EOR and Sustainability

Aramco comes up ACES with Green Initiative award

Company recognized for the carbon dioxide enhanced oil recovery project’s sustainability efforts.

Aramco comes up ACES with Green Initiative award

Aramco’s carbon dioxide enhanced oil recovery (CO2 EOR) project at ‘Uthmaniyah has received the Asia Corporate Excellence and Sustainability (ACES) Award in the “Green Initiative Award” category. 

 

This is the first time Aramco has been recognized by this award for the CO2 EOR project’s sustainability efforts. The project has now received a total of eight international awards during the last four years, exemplifying the company’s superb efforts in sustainability.

 

Carbon Capture Utilization and Storage (CCUS)

 

Capturing and storing CO2 underground has the potential to reduce global emissions significantly. CCUS is the process of capturing waste CO2 from large sources, such as power and gas plants, and depositing it underground for storage so it will not enter the atmosphere.

 

Committed to reducing greenhouse gas emissions by focusing research, development, and funding on high impact technologies that reduce cost and create significant environmental advantages, Aramco launched the Kingdom’s first CCUS and CO2 EOR project at ‘Uthmaniyah. 

 

This project, a first-of-its-kind in the region for scale and operation (and one of the largest on Earth), strives to enhance oil recovery while supporting the company’s sustainability efforts, reducing the carbon footprint through proper capture and utilization of CO2

CO2 injection started in July 2015. The project involves capturing a large amount of CO2 per day that would have been otherwise emitted into the atmosphere, compressing the CO2, and piping it across 85 km, and injecting it into a watered out zone of the ‘Uthmaniyah field — part of the giant Ghawar field.

 

The project, an epitome of multidisciplinary and multi-departmental teamwork, started with in-house research, followed by the capture facilities’ design at the Hawiyah NGL plant, pilot design, drilling of injection, production, and observation wells, tie-in with the gas-oil separation plant, injection of CO2, and a comprehensive monitoring, and surveillance program to evaluate the project.

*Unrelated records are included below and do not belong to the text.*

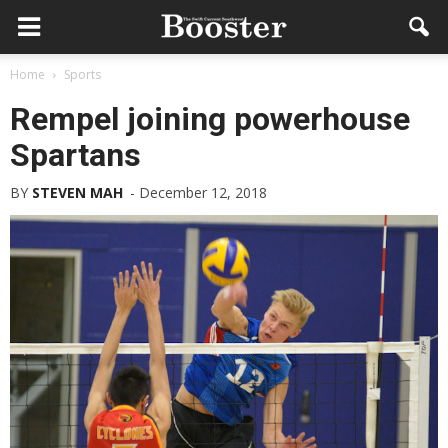
Home
Sports
Rempel joining powerhouse
Spartans
BY
STEVEN MAH
-
December 12, 2018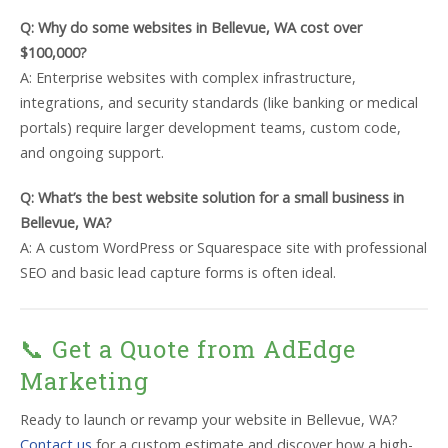
Q: Why do some websites in Bellevue, WA cost over
$100,000?
A: Enterprise websites with complex infrastructure,
integrations, and security standards (like banking or medical
portals) require larger development teams, custom code,
and ongoing support.
Q: What’s the best website solution for a small business in
Bellevue, WA?
A: A custom WordPress or Squarespace site with professional
SEO and basic lead capture forms is often ideal.
📞 Get a Quote from AdEdge
Marketing
Ready to launch or revamp your website in Bellevue, WA?
Contact us
for a custom estimate and discover how a high-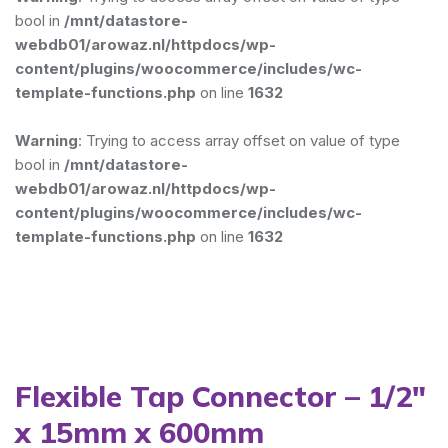
bool in
/mnt/datastore-
webdb01/arowaz.nl/httpdocs/wp-
content/plugins/woocommerce/includes/wc-
template-functions.php
on line
1632
Warning
: Trying to access array offset on value of type
bool in
/mnt/datastore-
webdb01/arowaz.nl/httpdocs/wp-
content/plugins/woocommerce/includes/wc-
template-functions.php
on line
1632
Flexible Tap Connector – 1/2″
x 15mm x 600mm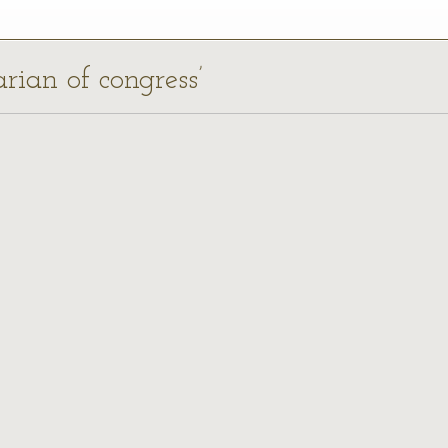
arian of congress’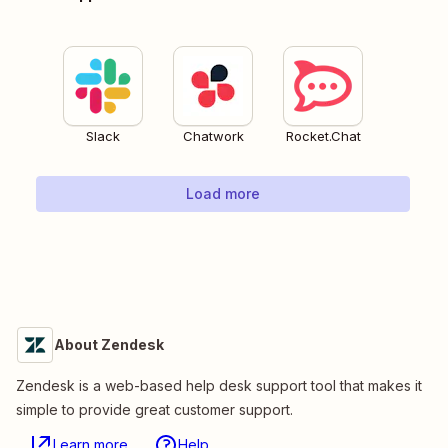
Slack
Chatwork
Rocket.Chat
Load more
About Zendesk
Zendesk is a web-based help desk support tool that makes it
simple to provide great customer support.
Learn more
Help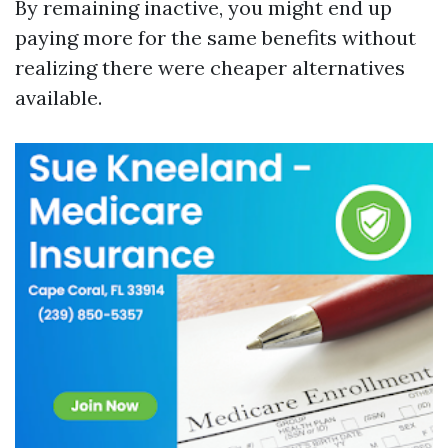
By remaining inactive, you might end up
paying more for the same benefits without
realizing there were cheaper alternatives
available.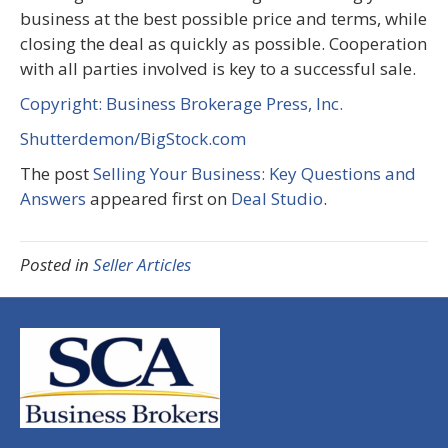
business at the best possible price and terms, while
closing the deal as quickly as possible. Cooperation
with all parties involved is key to a successful sale.
Copyright: Business Brokerage Press, Inc.
Shutterdemon/BigStock.com
The post
Selling Your Business: Key Questions and
Answers
appeared first on
Deal Studio
.
Posted in
Seller Articles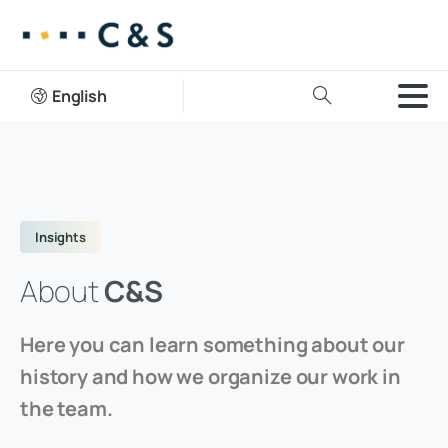
English
Insights
About
C&S
Here you can learn something about our
history and how we organize our work in
the team.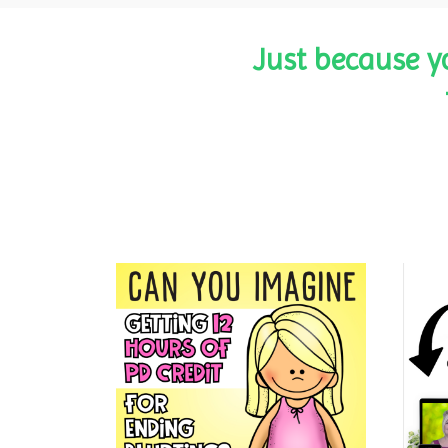
Just because y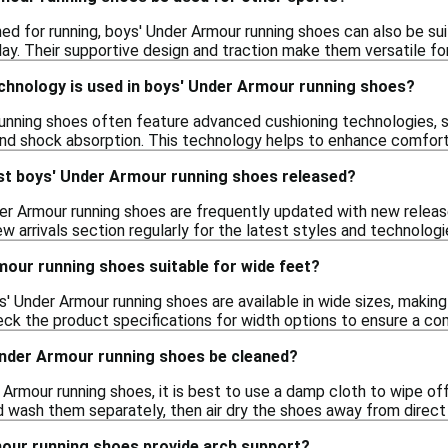
ned for running, boys' Under Armour running shoes can also be sui
ay. Their supportive design and traction make them versatile for 
chnology is used in boys' Under Armour running shoes?
unning shoes often feature advanced cushioning technologies, 
nd shock absorption. This technology helps to enhance comfort d
st boys' Under Armour running shoes released?
er Armour running shoes are frequently updated with new releas
 arrivals section regularly for the latest styles and technologi
mour running shoes suitable for wide feet?
Under Armour running shoes are available in wide sizes, making t
 the product specifications for width options to ensure a com
nder Armour running shoes be cleaned?
Armour running shoes, it is best to use a damp cloth to wipe off
d wash them separately, then air dry the shoes away from direct 
our running shoes provide arch support?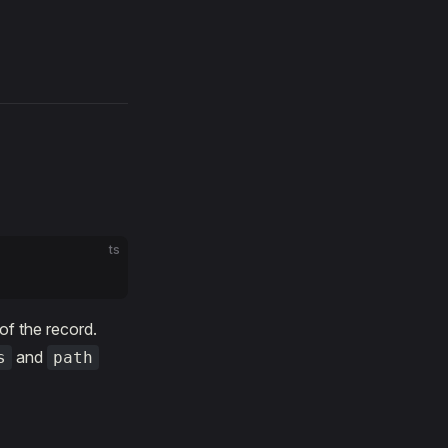
ts
 of the record.
and
s
path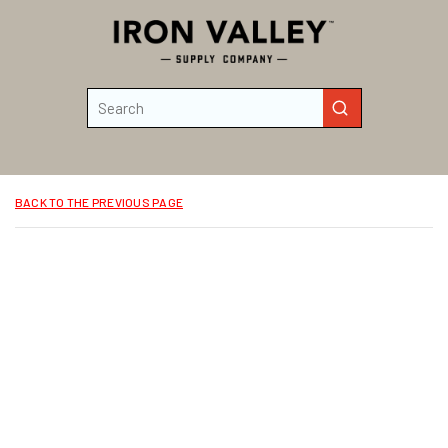
Skip to main content
Site Search
submit search
BACK TO THE PREVIOUS PAGE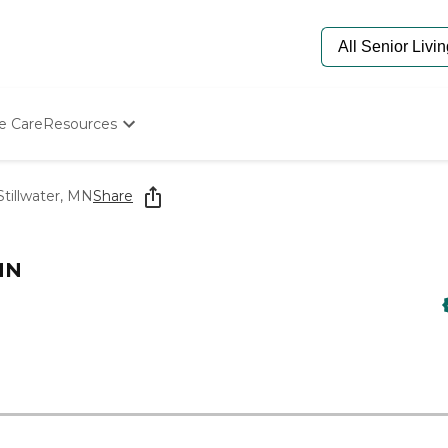
e Care
Resources
Determine Appropriate Senior Care
Starting The Conversation
tillwater, MN
Share
How To Find Senior Living
Paying For Senior Care
Frequently Asked Questions
MN
Our Experts
Senior Care Quiz
Budget Calculator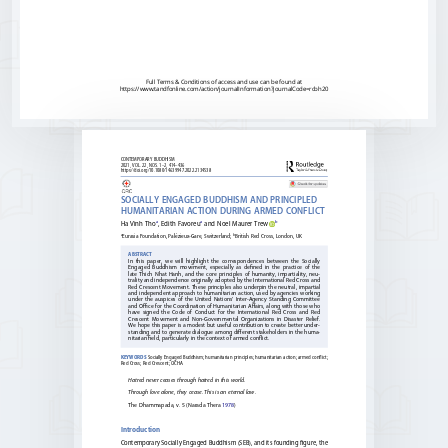
Full Terms & Conditions of access and use can be found at
https://www.tandfonline.com/action/journalInformation?journalCode=rcbh20
CONTEMPORARY 
BUDDHISM                            
2021, 
VOL. 
22, 
NOS. 
1–2, 
414–436 
https://doi.org/10.1080/14639947.2022.2134538
SOCIALLY 
ENGAGED 
BUDDHISM 
AND 
PRINCIPLED 
HUMANITARIAN 
ACTION 
DURING 
ARMED 
CONFLICT
a
a 
b
Ha 
Vinh 
Tho
, 
Edith 
Favoreu
and 
Noel 
Maurer 
Trew
a
b
Eurasia 
Foundation, 
Palézieux-Gare, 
Switzerland; 
British 
Red 
Cross, 
London, 
UK
ABSTRACT
In 
this 
paper, 
we 
will 
highlight 
the 
correspondences 
between 
the 
Socially 
Engaged 
Buddhism 
movement, 
especially 
as 
defined 
in 
the 
practice 
of 
the 
late 
Thich 
Nhat 
Hanh, 
and 
the 
core 
principles 
of 
humanity, 
impartiality, 
neu
-
trality 
and 
independence 
originally 
adopted 
by 
the 
International 
Red 
Cross 
and 
Red 
Crescent 
Movement. 
These 
principles 
also 
underpin 
the 
neutral, 
impartial 
and 
independent 
approach 
to 
humanitarian 
action, 
used 
by 
agencies 
working 
under 
the 
auspices 
of 
the 
United 
Nations’ 
Inter-Agency 
Standing 
Committee 
and 
Office 
for 
the 
Coordination 
of 
Humanitarian 
Affairs, 
along 
with 
those 
who 
have 
signed 
the 
Code 
of 
Conduct 
for 
the 
International 
Red 
Cross 
and 
Red 
Crescent 
Movement 
and 
Non-Governmental 
Organizations 
in 
Disaster 
Relief. 
We 
hope 
this 
paper 
is 
a 
modest 
but 
useful 
contribution 
to 
create 
better 
under
-
standing 
and 
to 
generate 
dialogue 
among 
different 
stakeholders 
in 
the 
huma
-
nitarian 
field, 
particularly 
in 
the 
context 
of 
armed 
conflict.
Socially 
Engaged 
Buddhism; 
humanitarian 
principles; 
humanitarian 
action; 
armed 
conflict; 
KEYWORDS 
Red 
Cross; 
Red 
Crescent; 
OCHA
Hatred 
never 
ceases 
through 
hatred 
in 
this 
world. 
Through 
love 
alone, 
they 
cease. 
This 
is 
an 
eternal 
law. 
The 
Dhammapada, 
v. 
5 
(Narada 
Thera 
1978
)
Introduction
Contemporary 
Socially 
Engaged 
Buddhism 
(SEB), 
and 
its 
founding 
figure, 
the 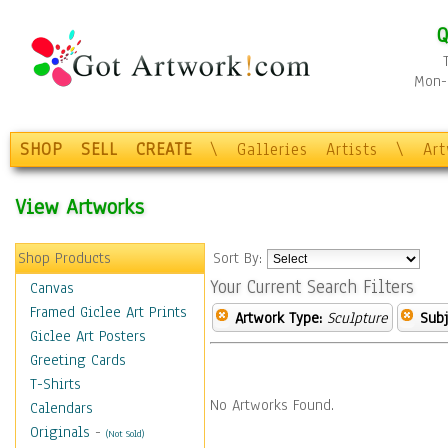
Q
Mon-F
SHOP
SELL
CREATE
\
Galleries
Artists
\
Ar
View Artworks
Shop Products
Sort By:
Your Current Search Filters
Canvas
Framed Giclee Art Prints
Artwork Type:
Sculpture
Subj
Giclee Art Posters
Greeting Cards
T-Shirts
No Artworks Found.
Calendars
Originals
-
(Not Sold)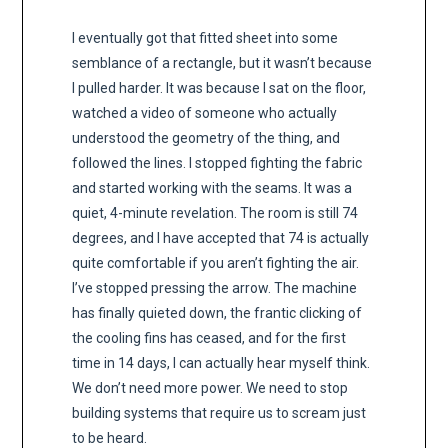
I eventually got that fitted sheet into some
semblance of a rectangle, but it wasn’t because
I pulled harder. It was because I sat on the floor,
watched a video of someone who actually
understood the geometry of the thing, and
followed the lines. I stopped fighting the fabric
and started working with the seams. It was a
quiet, 4-minute revelation. The room is still 74
degrees, and I have accepted that 74 is actually
quite comfortable if you aren’t fighting the air.
I’ve stopped pressing the arrow. The machine
has finally quieted down, the frantic clicking of
the cooling fins has ceased, and for the first
time in 14 days, I can actually hear myself think.
We don’t need more power. We need to stop
building systems that require us to scream just
to be heard.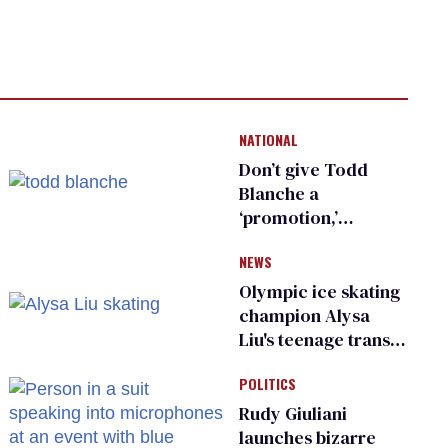
NATIONAL
Don’t give Todd
Blanche a
‘promotion,’
national civil rights
NEWS
organization warns
Republican senators
Olympic ice skating
champion Alysa
Liu's teenage trans
sibling outed by far-
POLITICS
right media
Rudy Giuliani
launches bizarre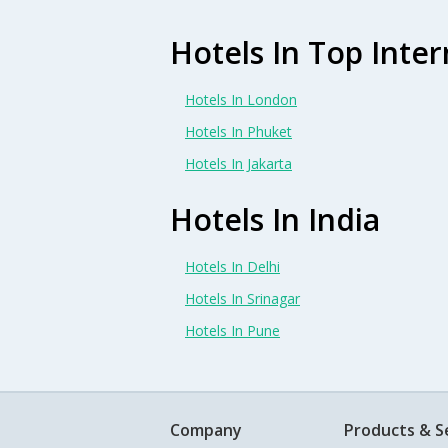
Hotels In Top Inter
Hotels In London
Hotels In Phuket
Hotels In Jakarta
Hotels In India
Hotels In Delhi
Hotels In Srinagar
Hotels In Pune
Company
Products & S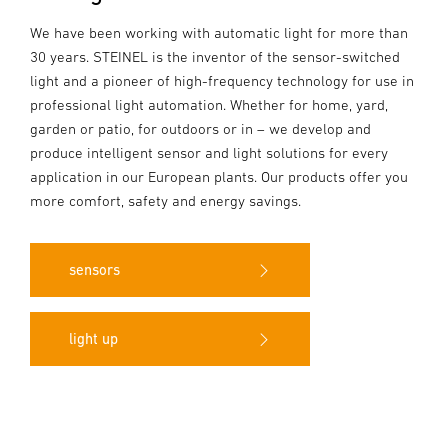
We have been working with automatic light for more than
30 years. STEINEL is the inventor of the sensor-switched
light and a pioneer of high-frequency technology for use in
professional light automation. Whether for home, yard,
garden or patio, for outdoors or in – we develop and
produce intelligent sensor and light solutions for every
application in our European plants. Our products offer you
more comfort, safety and energy savings.
sensors
light up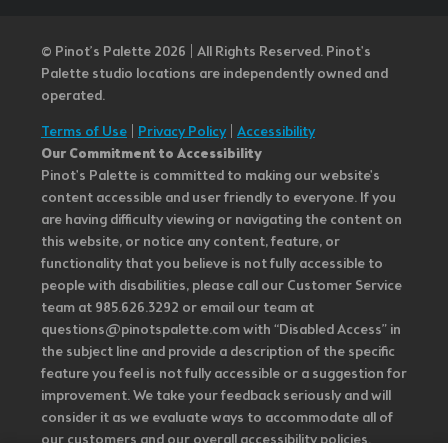
© Pinot’s Palette 2026 | All Rights Reserved.
Pinot's
Palette studio locations are independently owned and
operated.
Terms of Use
|
Privacy Policy
|
Accessibility
Our Commitment to Accessibility
Pinot's Palette is committed to making our website's
content accessible and user friendly to everyone. If you
are having difficulty viewing or navigating the content on
this website, or notice any content, feature, or
functionality that you believe is not fully accessible to
people with disabilities, please call our Customer Service
team at 985.626.3292 or email our team at
questions@pinotspalette.com with “Disabled Access” in
the subject line and provide a description of the specific
feature you feel is not fully accessible or a suggestion for
improvement. We take your feedback seriously and will
consider it as we evaluate ways to accommodate all of
our customers and our overall accessibility policies.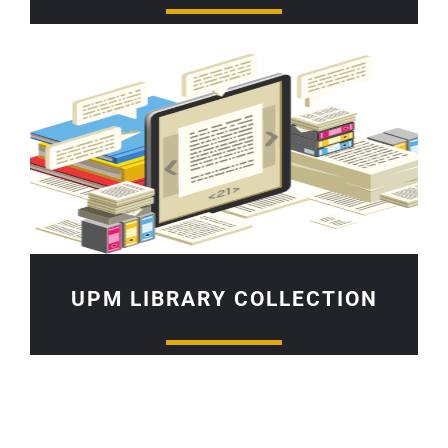
UPM LIBRARY COLLECTION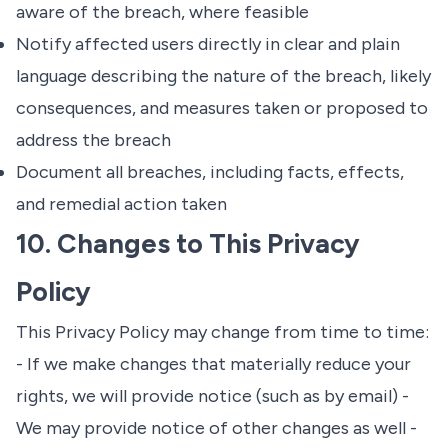
aware of the breach, where feasible
Notify affected users directly in clear and plain
language describing the nature of the breach, likely
consequences, and measures taken or proposed to
address the breach
Document all breaches, including facts, effects,
and remedial action taken
10. Changes to This Privacy
Policy
This Privacy Policy may change from time to time:
- If we make changes that materially reduce your
rights, we will provide notice (such as by email) -
We may provide notice of other changes as well -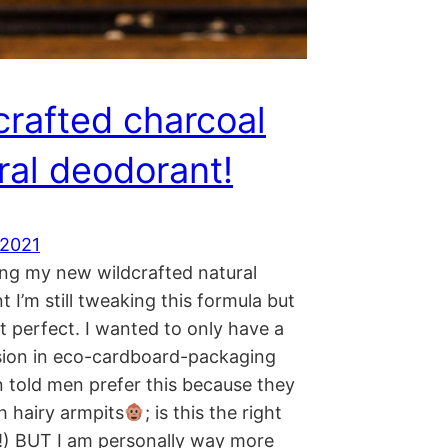
crafted charcoal
ral deodorant!
 2021
ing my new wildcrafted natural
 I’m still tweaking this formula but
st perfect. I wanted to only have a
rsion in eco-cardboard-packaging
n told men prefer this because they
h hairy armpits
; is this the right
!) BUT I am personally way more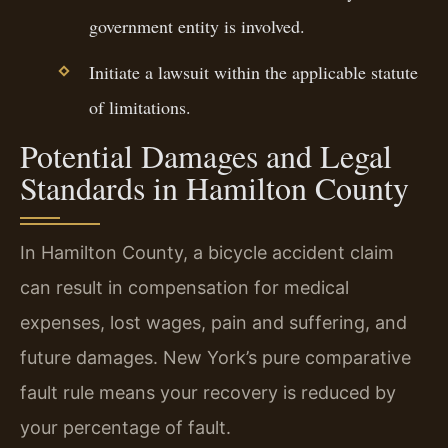
government entity is involved.
Initiate a lawsuit within the applicable statute
of limitations.
Potential Damages and Legal
Standards in Hamilton County
In Hamilton County, a bicycle accident claim
can result in compensation for medical
expenses, lost wages, pain and suffering, and
future damages. New York’s pure comparative
fault rule means your recovery is reduced by
your percentage of fault.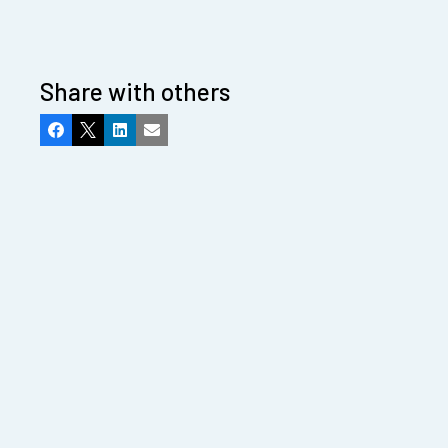
Share with others
Facebook
X
LinkedIn
Email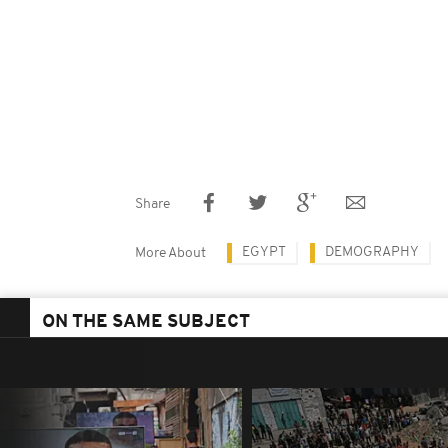
Share
EGYPT
DEMOGRAPHY
More About
ON THE SAME SUBJECT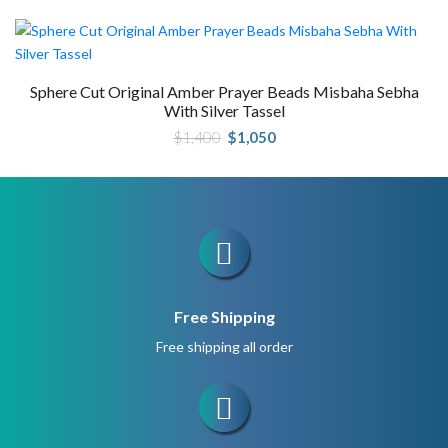
was:
is:
$800.
$600.
Sphere Cut Original Amber Prayer Beads Misbaha Sebha
With Silver Tassel
Original
Current
$
1,400
$
1,050
price
price
was:
is:
$1,400.
$1,050.
Free Shipping
Free shipping all order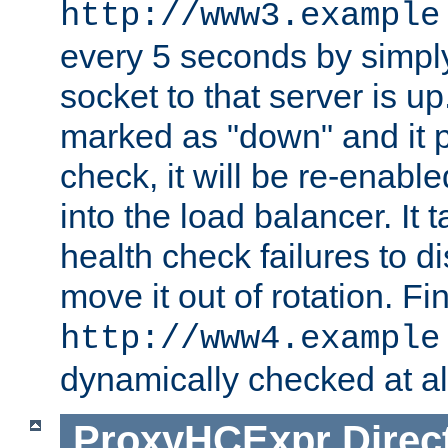
http://www3.example
every 5 seconds by simply
socket to that server is up
marked as "down" and it 
check, it will be re-enab
into the load balancer. It
health check failures to d
move it out of rotation. Fin
http://www4.example
dynamically checked at al
ProxyHCExpr
Direc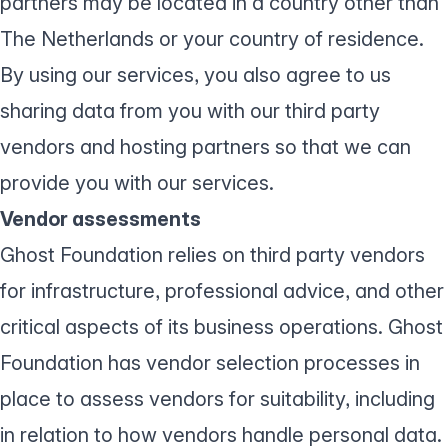
partners may be located in a country other than
The Netherlands or your country of residence.
By using our services, you also agree to us
sharing data from you with our third party
vendors and hosting partners so that we can
provide you with our services.
Vendor assessments
Ghost Foundation relies on third party vendors
for infrastructure, professional advice, and other
critical aspects of its business operations. Ghost
Foundation has vendor selection processes in
place to assess vendors for suitability, including
in relation to how vendors handle personal data.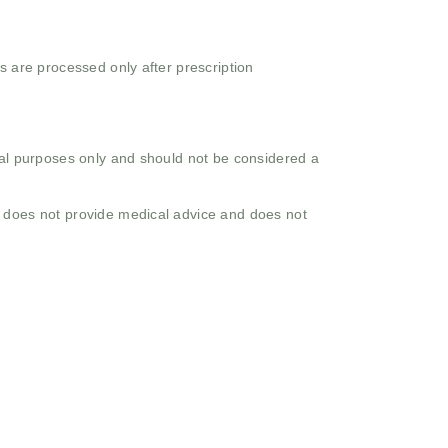
s are processed only after prescription
onal purposes only and should not be considered a
o does not provide medical advice and does not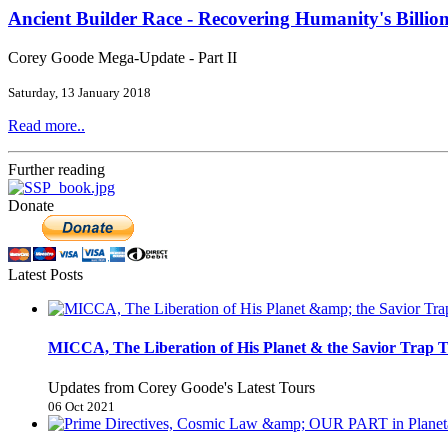
Ancient Builder Race - Recovering Humanity's Billion
Corey Goode Mega-Update - Part II
Saturday, 13 January 2018
Read more..
Further reading
Donate
Latest Posts
MICCA, The Liberation of His Planet & the Savior Trap T
Updates from Corey Goode's Latest Tours
06 Oct 2021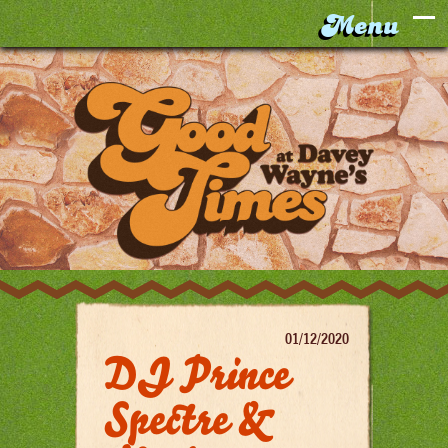
01/12/2020
DJ Prince
Spectre &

The primary objectives of the project are to permanently sequester a portion of the injected CO2 and enhance oil recovery beyond water flooding — a win-win technology solution.
— AbdulHameed A. Al-Rushaid, vice president of Petroleum Engineering and Development

State-of-the-art communications

The project’s state-of-the-art communication system allows reservoir engineers to capture and leverage sensor-based data across the whole spectrum to monitor and control the project’s performance in real-time as well as improve efficiency, sustainability, quality, and safety.

That integrated approach has paid off substantially. Since the initial injection of CO2 in 2015, the production rates have more than tripled and about 60% of the injected CO2 has been permanently sequestered. 

 

The project is an excellent example of Aramco providing, and actually implementing, innovative solutions to address the issue of global climate change. During the past four years, the project has been recognized with eight prestigious international awards.

 

Reducing the carbon footprint

The removal and reduction of CO2 emissions is part of a new initiative by EXPEC ARC on sustainability. It focuses on reducing the carbon footprint and intensity of Upstream’s operations. The primary driver here is to balance profitability with sustainability. 

 

The program strives to capture the impact of current technologies, identify new opportunities, develop, and deploy new solutions. It adopts the circular carbon economy framework and covers its “4R” pillars of reduce, reuse, recycle, and remove. Depicting the 4Rs on Upstream operations, four major areas have been identified as operational challenges, but at the same time, seen as sustainability opportunities. These areas are carbon sequestration, water management, operational lost time, and reducing material consumption.